Task directions
Across the records below, how many lines include the string "ambiente"? State the number and nothing more.

Source material
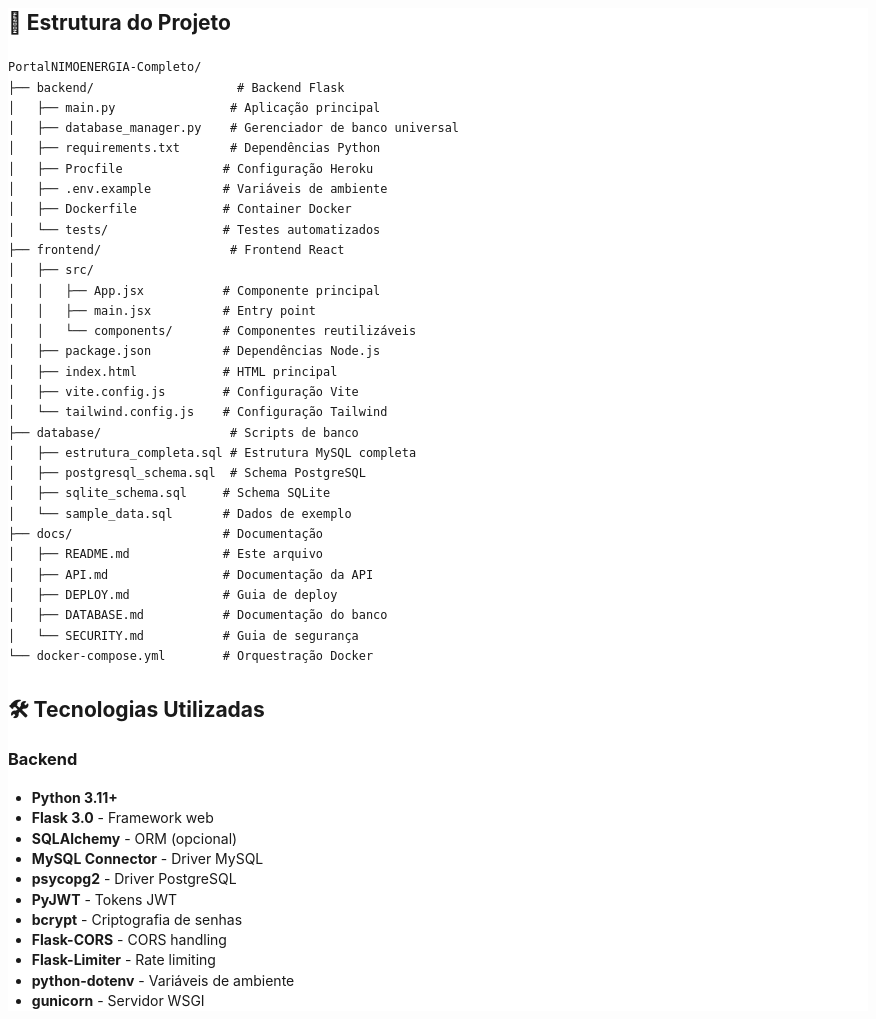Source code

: ## 📁 Estrutura do Projeto

```
PortalNIMOENERGIA-Completo/
├── backend/                    # Backend Flask
│   ├── main.py                # Aplicação principal
│   ├── database_manager.py    # Gerenciador de banco universal
│   ├── requirements.txt       # Dependências Python
│   ├── Procfile              # Configuração Heroku
│   ├── .env.example          # Variáveis de ambiente
│   ├── Dockerfile            # Container Docker
│   └── tests/                # Testes automatizados
├── frontend/                  # Frontend React
│   ├── src/
│   │   ├── App.jsx           # Componente principal
│   │   ├── main.jsx          # Entry point
│   │   └── components/       # Componentes reutilizáveis
│   ├── package.json          # Dependências Node.js
│   ├── index.html            # HTML principal
│   ├── vite.config.js        # Configuração Vite
│   └── tailwind.config.js    # Configuração Tailwind
├── database/                  # Scripts de banco
│   ├── estrutura_completa.sql # Estrutura MySQL completa
│   ├── postgresql_schema.sql  # Schema PostgreSQL
│   ├── sqlite_schema.sql     # Schema SQLite
│   └── sample_data.sql       # Dados de exemplo
├── docs/                     # Documentação
│   ├── README.md             # Este arquivo
│   ├── API.md                # Documentação da API
│   ├── DEPLOY.md             # Guia de deploy
│   ├── DATABASE.md           # Documentação do banco
│   └── SECURITY.md           # Guia de segurança
└── docker-compose.yml        # Orquestração Docker
```

## 🛠️ Tecnologias Utilizadas

### Backend
- **Python 3.11+**
- **Flask 3.0** - Framework web
- **SQLAlchemy** - ORM (opcional)
- **MySQL Connector** - Driver MySQL
- **psycopg2** - Driver PostgreSQL
- **PyJWT** - Tokens JWT
- **bcrypt** - Criptografia de senhas
- **Flask-CORS** - CORS handling
- **Flask-Limiter** - Rate limiting
- **python-dotenv** - Variáveis de ambiente
- **gunicorn** - Servidor WSGI
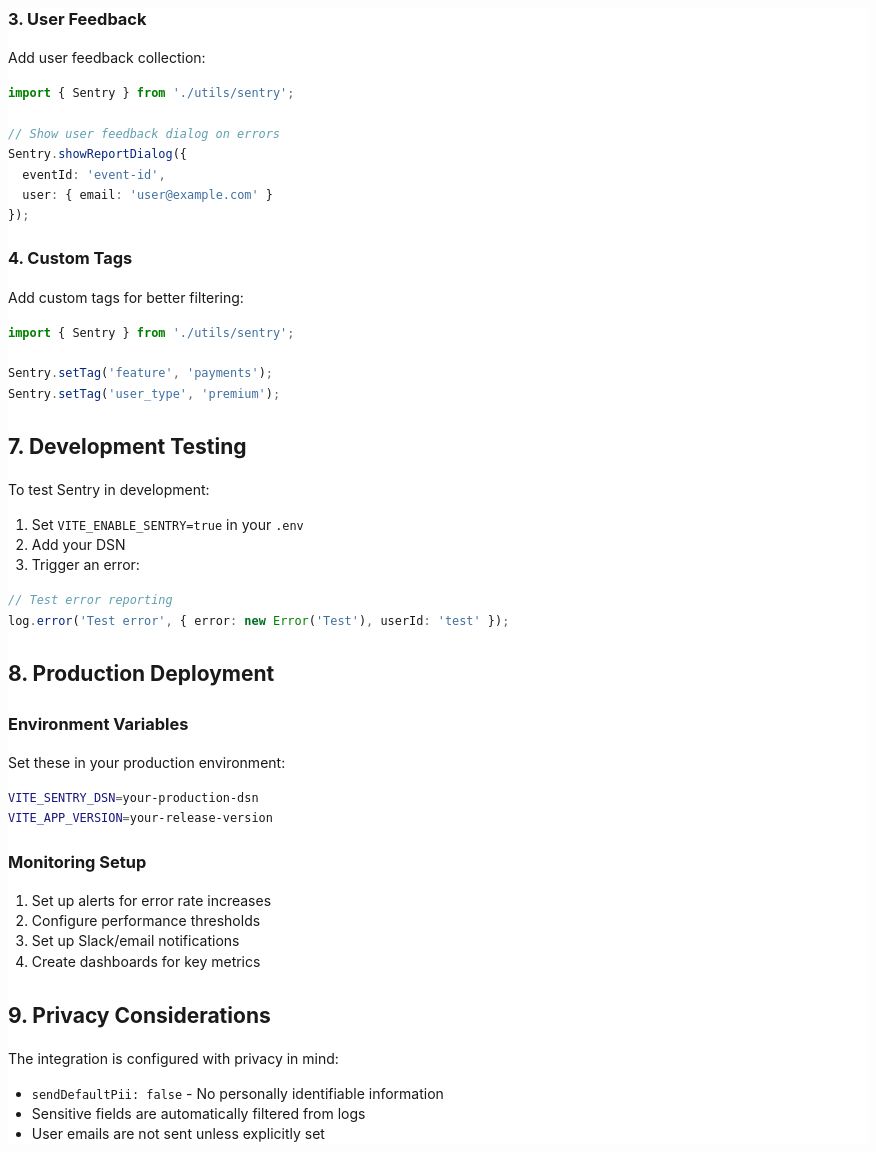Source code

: ### 3. User Feedback
Add user feedback collection:
```typescript
import { Sentry } from './utils/sentry';

// Show user feedback dialog on errors
Sentry.showReportDialog({
  eventId: 'event-id',
  user: { email: 'user@example.com' }
});
```

### 4. Custom Tags
Add custom tags for better filtering:
```typescript
import { Sentry } from './utils/sentry';

Sentry.setTag('feature', 'payments');
Sentry.setTag('user_type', 'premium');
```

## 7. Development Testing

To test Sentry in development:

1. Set `VITE_ENABLE_SENTRY=true` in your `.env`
2. Add your DSN
3. Trigger an error:
```typescript
// Test error reporting
log.error('Test error', { error: new Error('Test'), userId: 'test' });
```

## 8. Production Deployment

### Environment Variables
Set these in your production environment:
```bash
VITE_SENTRY_DSN=your-production-dsn
VITE_APP_VERSION=your-release-version
```

### Monitoring Setup
1. Set up alerts for error rate increases
2. Configure performance thresholds
3. Set up Slack/email notifications
4. Create dashboards for key metrics

## 9. Privacy Considerations

The integration is configured with privacy in mind:
- `sendDefaultPii: false` - No personally identifiable information
- Sensitive fields are automatically filtered from logs
- User emails are not sent unless explicitly set
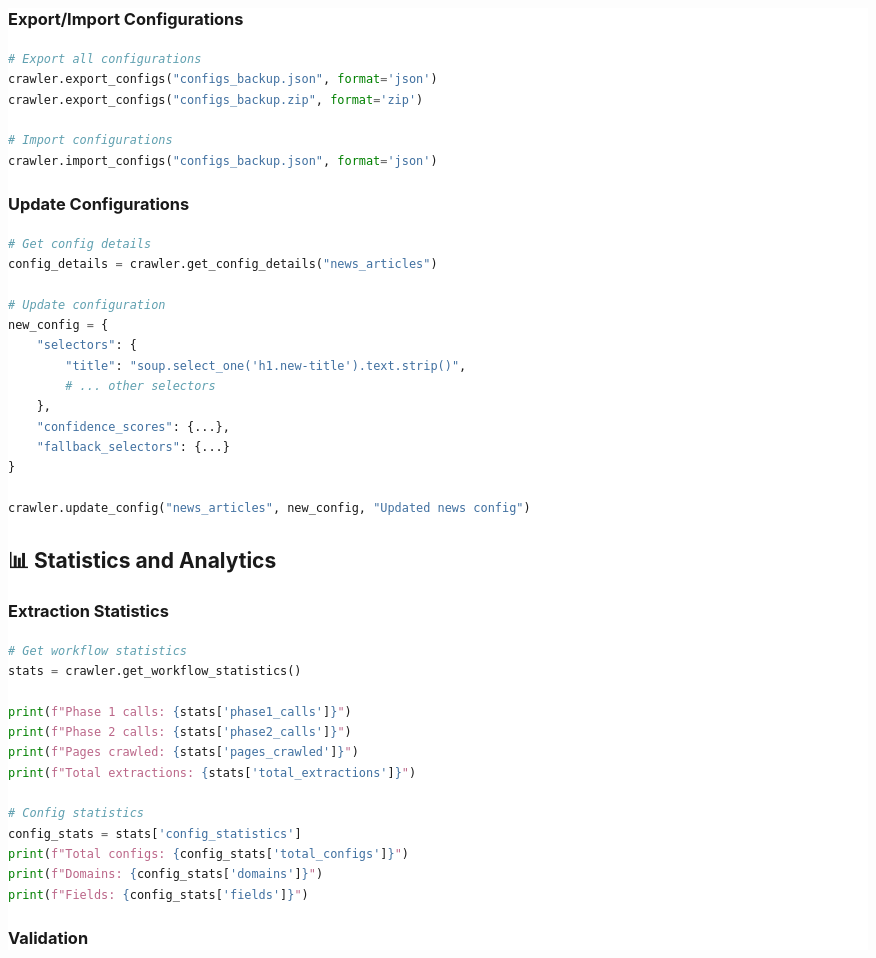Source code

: ### Export/Import Configurations

```python
# Export all configurations
crawler.export_configs("configs_backup.json", format='json')
crawler.export_configs("configs_backup.zip", format='zip')

# Import configurations
crawler.import_configs("configs_backup.json", format='json')
```

### Update Configurations

```python
# Get config details
config_details = crawler.get_config_details("news_articles")

# Update configuration
new_config = {
    "selectors": {
        "title": "soup.select_one('h1.new-title').text.strip()",
        # ... other selectors
    },
    "confidence_scores": {...},
    "fallback_selectors": {...}
}

crawler.update_config("news_articles", new_config, "Updated news config")
```

## 📊 Statistics and Analytics

### Extraction Statistics

```python
# Get workflow statistics
stats = crawler.get_workflow_statistics()

print(f"Phase 1 calls: {stats['phase1_calls']}")
print(f"Phase 2 calls: {stats['phase2_calls']}")
print(f"Pages crawled: {stats['pages_crawled']}")
print(f"Total extractions: {stats['total_extractions']}")

# Config statistics
config_stats = stats['config_statistics']
print(f"Total configs: {config_stats['total_configs']}")
print(f"Domains: {config_stats['domains']}")
print(f"Fields: {config_stats['fields']}")
```

### Validation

Solution to the problem
2